Rostros desencajados


T había salido temprano de casa. Preparó un gran desayuno para recuperar las calorías quemadas anoche entre las sábanas.
Camino del hospital recibió una llamada: un cambio de guardia de última hora le otorgaba unas horas más de asueto.
Sonrió pensando que le daría una sorpresa a R.
Abrió con sigilo para no despertarla y entró.
Se dirigía a la habitación cuando, un cadencioso sonido procedente del baño  llamó su atención.
Al mismo tiempo que R alcanzaba su climax con el rostro desencajado contra la mampara de la ducha, T sintió cómo se le detenía el corazón.
R, con los restos del  placer de ambos manchando todavía el interior de sus muslos, trastabilló un par de veces intentando cubrirse con una toalla. El amante continuó bajo la ducha, ajeno al drama que allí se estaba viviendo.
T ya iba hacia la salida cuando ella le imploró un minuto: "¿un minuto para qué?", pensó T, turbado todavía por la escena que acababa de presenciar. "Algo habré hecho muy mal para ser blanco de semejante oprobio", divagaba de un lado a otro.
R estaba en medio del salón, frente a él. Tenía un aspecto vulgar con una toalla que apenas la cubría y el pelo, aquel sedoso cabello que tanto adoraba olisquear T, parecía ahora una fregona escurrida con  descuido.
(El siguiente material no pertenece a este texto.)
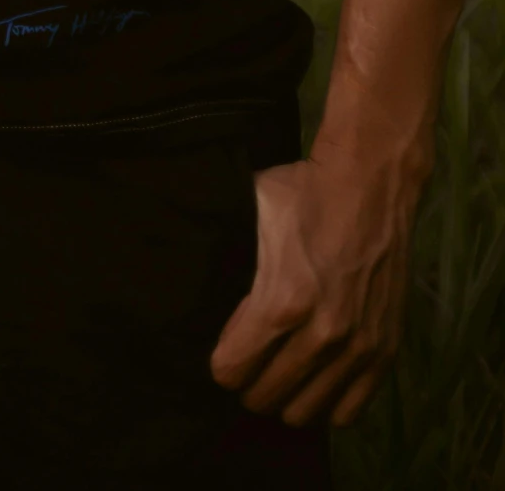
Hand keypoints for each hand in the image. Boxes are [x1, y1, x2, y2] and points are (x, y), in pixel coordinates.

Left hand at [210, 145, 418, 425]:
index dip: (222, 362)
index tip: (225, 349)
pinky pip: (350, 411)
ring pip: (305, 412)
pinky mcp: (385, 350)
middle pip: (265, 396)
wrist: (371, 182)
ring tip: (281, 373)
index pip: (232, 369)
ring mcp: (356, 347)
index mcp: (281, 301)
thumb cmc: (304, 193)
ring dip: (286, 396)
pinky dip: (328, 405)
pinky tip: (317, 383)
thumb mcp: (252, 218)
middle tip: (250, 362)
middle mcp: (320, 335)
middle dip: (249, 382)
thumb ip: (234, 265)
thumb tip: (209, 295)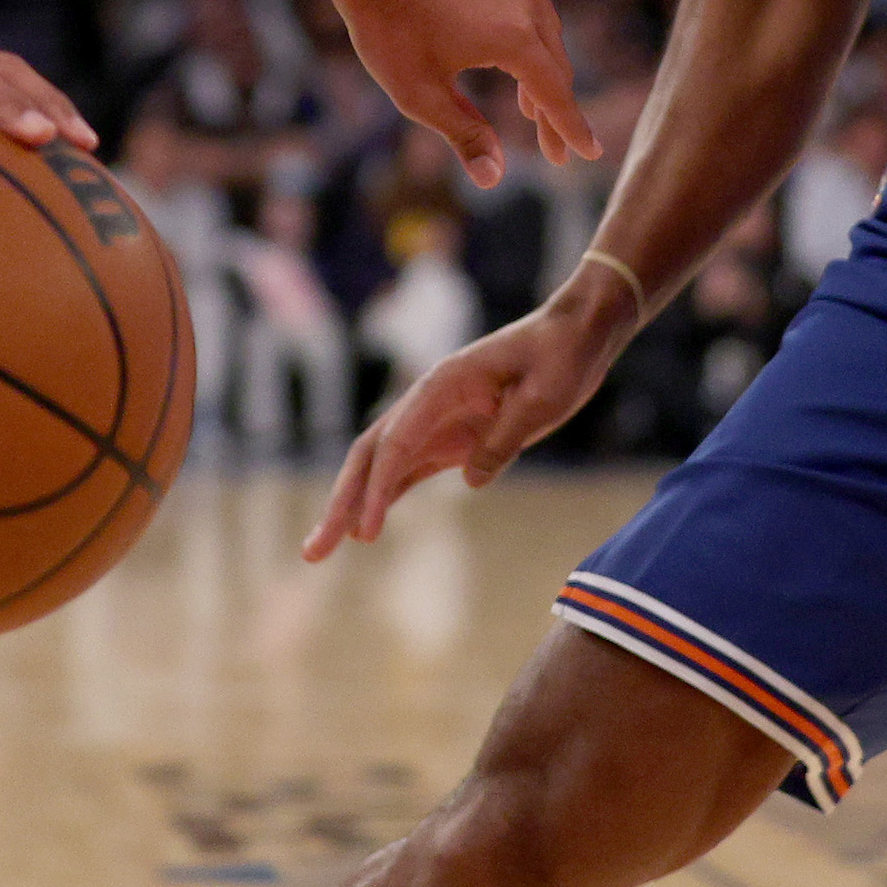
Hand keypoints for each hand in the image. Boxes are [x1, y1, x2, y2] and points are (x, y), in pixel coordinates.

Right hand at [303, 279, 629, 558]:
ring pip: (382, 467)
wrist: (573, 335)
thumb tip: (471, 478)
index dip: (377, 489)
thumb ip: (504, 438)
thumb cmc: (560, 357)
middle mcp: (427, 402)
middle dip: (340, 502)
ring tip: (323, 548)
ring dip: (352, 505)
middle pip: (369, 455)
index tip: (365, 531)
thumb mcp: (543, 398)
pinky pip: (408, 471)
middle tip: (313, 551)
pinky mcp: (454, 437)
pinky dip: (385, 498)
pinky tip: (365, 528)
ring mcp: (436, 420)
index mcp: (442, 384)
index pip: (396, 443)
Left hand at [323, 0, 598, 189]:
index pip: (556, 94)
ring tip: (528, 103)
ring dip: (539, 67)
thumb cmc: (389, 29)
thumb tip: (494, 178)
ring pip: (543, 27)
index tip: (589, 152)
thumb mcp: (420, 94)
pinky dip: (523, 25)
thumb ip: (464, 134)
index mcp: (516, 39)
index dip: (571, 127)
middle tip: (549, 146)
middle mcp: (528, 1)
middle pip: (555, 63)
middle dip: (553, 108)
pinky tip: (506, 41)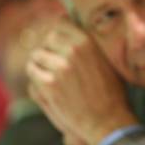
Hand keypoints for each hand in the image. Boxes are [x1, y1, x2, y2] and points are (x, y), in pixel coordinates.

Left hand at [27, 18, 137, 144]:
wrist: (107, 120)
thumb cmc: (111, 92)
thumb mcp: (107, 61)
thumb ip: (89, 45)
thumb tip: (72, 27)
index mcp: (89, 42)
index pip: (62, 23)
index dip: (58, 33)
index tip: (58, 42)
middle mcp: (73, 51)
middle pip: (48, 38)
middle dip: (49, 48)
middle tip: (53, 62)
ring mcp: (60, 67)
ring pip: (37, 55)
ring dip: (40, 63)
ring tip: (49, 73)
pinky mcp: (49, 84)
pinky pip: (33, 71)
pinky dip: (36, 76)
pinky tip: (46, 84)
Se sucedían las súplicas, los "si me hubieras dejado...", las vanas explicaciones a medio acabar; pero el silencio de T era atronador.
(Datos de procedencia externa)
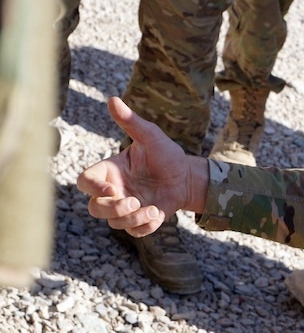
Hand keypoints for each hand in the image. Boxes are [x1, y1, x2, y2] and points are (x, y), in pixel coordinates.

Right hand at [76, 97, 208, 236]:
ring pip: (114, 222)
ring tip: (152, 209)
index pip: (86, 182)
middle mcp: (114, 191)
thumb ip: (131, 122)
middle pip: (94, 208)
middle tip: (132, 202)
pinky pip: (134, 232)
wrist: (188, 176)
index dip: (92, 188)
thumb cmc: (166, 154)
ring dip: (131, 219)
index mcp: (110, 171)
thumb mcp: (150, 137)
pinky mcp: (142, 219)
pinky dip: (144, 227)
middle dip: (111, 208)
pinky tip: (158, 214)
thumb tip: (112, 99)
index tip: (111, 189)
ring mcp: (127, 207)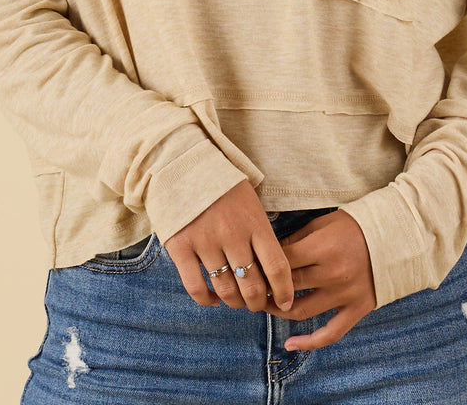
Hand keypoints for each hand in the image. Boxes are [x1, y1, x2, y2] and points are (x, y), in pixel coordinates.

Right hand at [164, 181, 294, 311]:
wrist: (183, 163)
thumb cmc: (222, 185)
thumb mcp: (250, 202)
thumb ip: (260, 233)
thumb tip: (272, 271)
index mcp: (255, 222)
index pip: (277, 267)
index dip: (284, 291)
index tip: (285, 303)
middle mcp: (233, 235)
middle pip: (252, 286)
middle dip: (258, 303)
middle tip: (257, 304)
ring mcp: (205, 242)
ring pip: (226, 290)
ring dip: (235, 303)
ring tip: (236, 300)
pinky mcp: (181, 247)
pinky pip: (196, 287)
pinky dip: (207, 300)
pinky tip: (213, 299)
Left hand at [264, 210, 376, 349]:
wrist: (394, 237)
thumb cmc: (354, 225)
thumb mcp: (323, 223)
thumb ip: (297, 239)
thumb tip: (270, 253)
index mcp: (322, 248)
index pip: (282, 262)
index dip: (263, 265)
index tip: (251, 266)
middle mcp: (332, 274)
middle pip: (288, 286)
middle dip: (266, 287)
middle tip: (252, 286)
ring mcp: (345, 295)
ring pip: (302, 311)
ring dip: (278, 311)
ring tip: (264, 306)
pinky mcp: (357, 310)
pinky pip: (330, 333)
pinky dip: (309, 343)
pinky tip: (290, 344)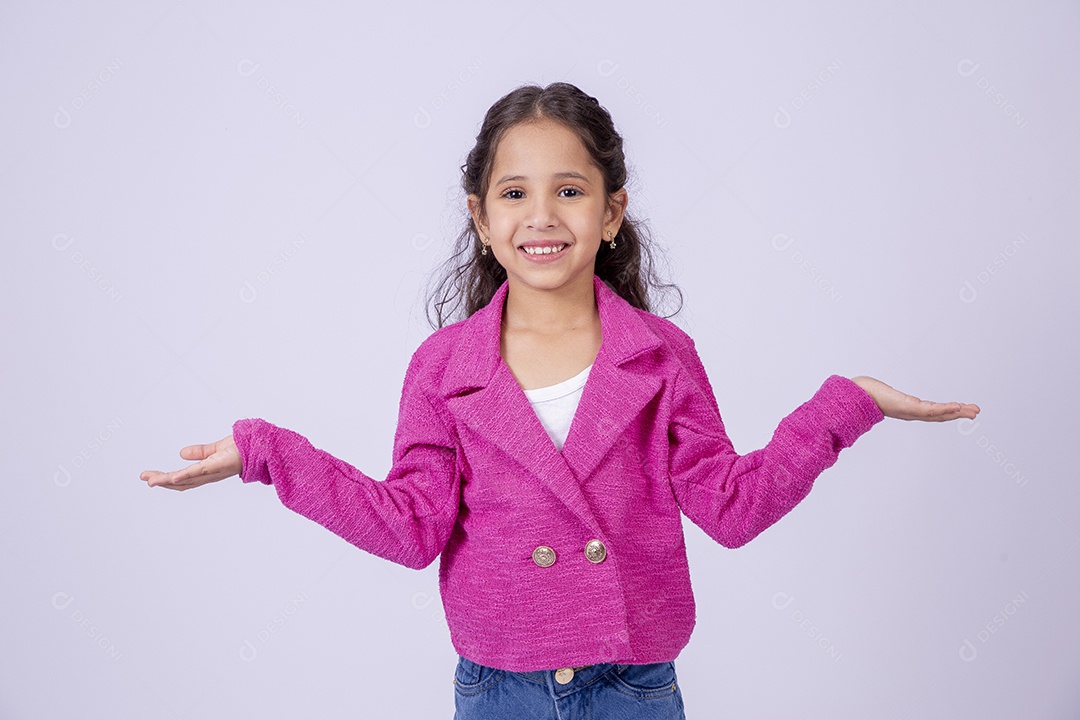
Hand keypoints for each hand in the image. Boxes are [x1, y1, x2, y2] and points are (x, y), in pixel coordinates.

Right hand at [140, 434, 241, 490]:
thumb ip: (200, 452)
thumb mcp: (215, 449)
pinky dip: (184, 475)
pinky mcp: (217, 466)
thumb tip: (181, 454)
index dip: (165, 479)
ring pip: (186, 480)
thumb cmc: (242, 449)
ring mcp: (212, 472)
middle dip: (161, 481)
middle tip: (144, 477)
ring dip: (167, 481)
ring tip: (151, 480)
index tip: (149, 476)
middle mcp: (208, 475)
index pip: (182, 479)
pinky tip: (172, 477)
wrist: (258, 446)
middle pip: (180, 482)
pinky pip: (198, 472)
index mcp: (206, 472)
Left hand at [850, 376, 979, 421]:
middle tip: (976, 411)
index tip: (962, 408)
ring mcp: (911, 411)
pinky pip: (930, 410)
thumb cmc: (867, 394)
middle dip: (959, 413)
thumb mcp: (882, 393)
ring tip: (973, 410)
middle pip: (940, 414)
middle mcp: (912, 412)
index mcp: (909, 409)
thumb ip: (885, 393)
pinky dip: (944, 409)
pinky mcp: (909, 407)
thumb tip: (880, 390)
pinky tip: (956, 407)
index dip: (948, 412)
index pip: (933, 412)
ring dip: (957, 412)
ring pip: (939, 413)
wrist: (858, 394)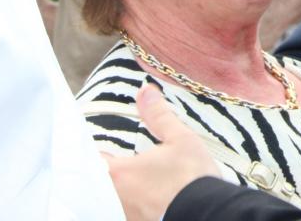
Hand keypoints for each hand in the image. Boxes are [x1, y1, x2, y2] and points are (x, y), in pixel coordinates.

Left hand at [105, 83, 220, 220]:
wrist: (208, 214)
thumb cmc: (192, 178)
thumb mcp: (180, 139)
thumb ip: (158, 116)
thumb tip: (145, 91)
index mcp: (118, 173)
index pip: (92, 159)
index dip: (96, 150)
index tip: (101, 144)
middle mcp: (115, 199)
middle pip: (98, 182)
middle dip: (106, 172)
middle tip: (114, 161)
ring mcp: (126, 216)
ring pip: (111, 200)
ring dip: (118, 190)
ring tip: (131, 181)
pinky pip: (126, 213)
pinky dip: (130, 205)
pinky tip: (144, 198)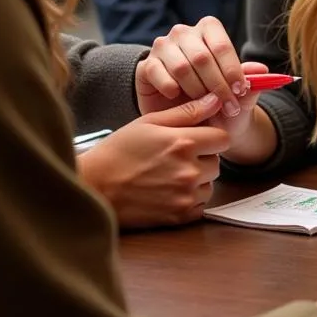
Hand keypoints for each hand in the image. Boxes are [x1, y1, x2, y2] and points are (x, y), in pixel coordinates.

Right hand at [77, 92, 230, 228]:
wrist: (93, 187)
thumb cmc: (118, 151)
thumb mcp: (150, 122)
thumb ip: (188, 111)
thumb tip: (216, 99)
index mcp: (184, 143)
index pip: (223, 139)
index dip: (211, 137)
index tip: (196, 139)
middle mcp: (189, 171)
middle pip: (217, 162)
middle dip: (202, 159)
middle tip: (175, 158)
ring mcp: (184, 196)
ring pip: (209, 185)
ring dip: (197, 181)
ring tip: (168, 175)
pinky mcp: (178, 217)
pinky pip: (200, 206)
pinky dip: (189, 200)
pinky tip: (168, 192)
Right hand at [135, 15, 266, 136]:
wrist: (186, 119)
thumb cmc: (215, 100)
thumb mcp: (237, 94)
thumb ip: (249, 81)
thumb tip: (262, 70)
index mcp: (209, 30)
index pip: (222, 46)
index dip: (232, 70)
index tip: (241, 91)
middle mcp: (184, 33)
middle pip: (202, 57)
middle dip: (217, 86)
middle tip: (227, 107)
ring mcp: (162, 47)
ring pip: (181, 66)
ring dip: (196, 90)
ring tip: (203, 107)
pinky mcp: (145, 65)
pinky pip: (157, 73)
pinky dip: (170, 88)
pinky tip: (177, 99)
Entonces apareció en escena el amante, un tipo más joven que la pareja que se abrochaba el cinturón despreocupado. T no sintió nada al verle y eso le extrañó. R entró en pérdida y le chilló como una posesa. Los gritos llegaban a T como una lejana  algarabía de escolares que abandonan el recinto a la hora de comer.
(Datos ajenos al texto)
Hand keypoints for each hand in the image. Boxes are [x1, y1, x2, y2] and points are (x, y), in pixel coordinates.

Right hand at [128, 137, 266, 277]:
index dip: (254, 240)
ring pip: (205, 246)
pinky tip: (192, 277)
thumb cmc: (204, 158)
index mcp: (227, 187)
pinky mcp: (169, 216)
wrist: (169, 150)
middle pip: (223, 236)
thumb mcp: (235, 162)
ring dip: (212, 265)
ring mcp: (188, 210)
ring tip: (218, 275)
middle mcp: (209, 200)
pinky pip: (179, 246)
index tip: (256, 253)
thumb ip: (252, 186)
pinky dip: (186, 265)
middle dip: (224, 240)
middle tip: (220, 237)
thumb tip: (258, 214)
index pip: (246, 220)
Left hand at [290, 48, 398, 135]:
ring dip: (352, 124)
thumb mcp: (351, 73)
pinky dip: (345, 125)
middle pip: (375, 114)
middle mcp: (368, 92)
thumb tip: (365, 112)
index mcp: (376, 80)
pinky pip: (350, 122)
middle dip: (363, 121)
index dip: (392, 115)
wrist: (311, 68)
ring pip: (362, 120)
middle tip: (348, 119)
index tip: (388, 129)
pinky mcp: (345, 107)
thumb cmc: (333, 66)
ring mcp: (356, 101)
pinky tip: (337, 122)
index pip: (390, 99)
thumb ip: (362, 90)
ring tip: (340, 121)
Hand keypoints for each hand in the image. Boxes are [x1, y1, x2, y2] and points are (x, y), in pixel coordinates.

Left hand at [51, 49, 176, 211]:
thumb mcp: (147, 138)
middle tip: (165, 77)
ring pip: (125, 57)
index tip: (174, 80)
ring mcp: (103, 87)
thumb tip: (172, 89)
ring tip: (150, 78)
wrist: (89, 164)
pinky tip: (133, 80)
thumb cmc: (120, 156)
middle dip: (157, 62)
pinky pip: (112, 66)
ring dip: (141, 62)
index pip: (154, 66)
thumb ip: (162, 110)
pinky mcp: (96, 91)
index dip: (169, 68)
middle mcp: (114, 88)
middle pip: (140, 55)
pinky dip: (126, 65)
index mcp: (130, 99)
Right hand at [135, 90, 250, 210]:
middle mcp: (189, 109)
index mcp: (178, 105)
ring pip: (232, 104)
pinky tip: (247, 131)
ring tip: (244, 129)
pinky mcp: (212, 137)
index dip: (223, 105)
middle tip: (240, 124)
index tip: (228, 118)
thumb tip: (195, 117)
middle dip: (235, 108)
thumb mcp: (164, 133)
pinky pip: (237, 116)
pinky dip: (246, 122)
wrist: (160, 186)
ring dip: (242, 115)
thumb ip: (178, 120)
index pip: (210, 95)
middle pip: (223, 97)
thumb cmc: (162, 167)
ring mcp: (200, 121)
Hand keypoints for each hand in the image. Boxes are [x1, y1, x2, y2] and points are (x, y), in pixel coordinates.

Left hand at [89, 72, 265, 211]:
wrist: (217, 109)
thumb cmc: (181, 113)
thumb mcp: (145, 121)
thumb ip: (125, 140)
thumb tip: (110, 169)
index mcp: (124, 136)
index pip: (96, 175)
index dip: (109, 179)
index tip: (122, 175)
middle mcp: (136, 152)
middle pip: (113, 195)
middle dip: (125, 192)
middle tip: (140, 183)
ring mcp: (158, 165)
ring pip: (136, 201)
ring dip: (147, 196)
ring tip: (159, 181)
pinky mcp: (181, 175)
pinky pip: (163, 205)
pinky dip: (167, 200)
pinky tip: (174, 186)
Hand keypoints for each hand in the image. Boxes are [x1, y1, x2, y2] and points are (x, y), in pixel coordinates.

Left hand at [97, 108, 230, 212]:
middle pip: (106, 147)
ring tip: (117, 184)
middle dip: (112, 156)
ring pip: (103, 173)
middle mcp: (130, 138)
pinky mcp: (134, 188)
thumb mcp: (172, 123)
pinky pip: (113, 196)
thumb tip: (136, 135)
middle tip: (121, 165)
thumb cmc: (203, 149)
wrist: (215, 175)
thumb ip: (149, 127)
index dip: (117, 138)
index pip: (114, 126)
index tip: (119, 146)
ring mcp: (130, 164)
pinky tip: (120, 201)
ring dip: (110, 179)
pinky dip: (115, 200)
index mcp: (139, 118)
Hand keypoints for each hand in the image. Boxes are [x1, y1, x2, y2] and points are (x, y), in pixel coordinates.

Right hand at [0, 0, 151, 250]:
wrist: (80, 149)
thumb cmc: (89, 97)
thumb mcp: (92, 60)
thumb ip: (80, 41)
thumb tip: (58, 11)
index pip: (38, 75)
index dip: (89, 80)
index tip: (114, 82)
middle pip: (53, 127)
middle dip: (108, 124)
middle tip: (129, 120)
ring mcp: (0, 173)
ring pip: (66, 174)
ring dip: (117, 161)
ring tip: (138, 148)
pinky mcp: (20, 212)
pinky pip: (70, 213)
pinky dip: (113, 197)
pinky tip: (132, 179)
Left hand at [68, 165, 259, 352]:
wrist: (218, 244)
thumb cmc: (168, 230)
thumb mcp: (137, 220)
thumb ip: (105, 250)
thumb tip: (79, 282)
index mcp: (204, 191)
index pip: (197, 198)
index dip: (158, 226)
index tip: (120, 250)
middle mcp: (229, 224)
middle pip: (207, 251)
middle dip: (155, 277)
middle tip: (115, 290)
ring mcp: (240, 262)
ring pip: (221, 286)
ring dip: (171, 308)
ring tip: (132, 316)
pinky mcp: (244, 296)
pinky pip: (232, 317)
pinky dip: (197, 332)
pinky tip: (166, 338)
De repente, el amante pegó un bofetón a R haciéndola tropezar con una mesita, cayendo desnuda al suelo. Al ver aquello, T descargó toda su ira arremetiendo contra el amante. Los dos rodaron por el suelo, que estaba lleno de cristales rotos de la mesita en que había tropezado R.
Ninguno de los dos se movió hasta que R soltó un alarido espantoso y el amante abrió los ojos; T yacía con un enorme trozo de cristal clavado en el costado derecho y un charco de sangre oscura empezaba a rodearle.
R se arrojó desconsolada a su lado. Se tiraba del pelo, aquel que tanto le gustaba olisquear a T y ahora se teñía con su sangre. Dudaba de sí debía tirar del cristal ó no.
--¡Por dios. Llama a una ambulancia! --gritó al amante.
--¿Ahora te preocupas por él? --contestó impertérrito-- Debiste haberlo pensado antes de llamarme tan espléndida esta mañana. ¿Sabes que me crucé con él en el portal? --le dijo entornando los ojos-- Si tanta prisa tenías por hacerte un apaño, ahora ya tienes vía libre. --Y se marchó.
R se quedó al lado de su marido tumbada. Desconsolada y empapándose de sangre.
Lo peor es que no estaba segura de no volver a llamar a su amante.